╔══

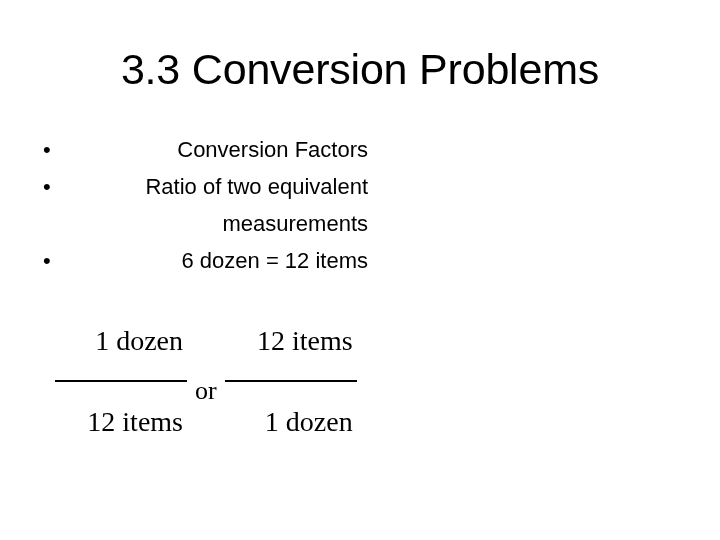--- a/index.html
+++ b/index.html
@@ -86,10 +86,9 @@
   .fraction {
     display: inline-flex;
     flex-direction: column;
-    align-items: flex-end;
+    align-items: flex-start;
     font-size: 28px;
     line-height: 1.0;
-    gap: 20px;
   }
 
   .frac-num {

╚══

**What you will do**
Please return the full listing word for word, but without any pictures.

**Problem solution**
--- a/index.html
+++ b/index.html
@@ -86,10 +86,9 @@
   .fraction {
     display: inline-flex;
     flex-direction: column;
-    align-items: flex-end;
+    align-items: flex-start;
     font-size: 28px;
     line-height: 1.0;
-    gap: 20px;
   }
 
   .frac-num {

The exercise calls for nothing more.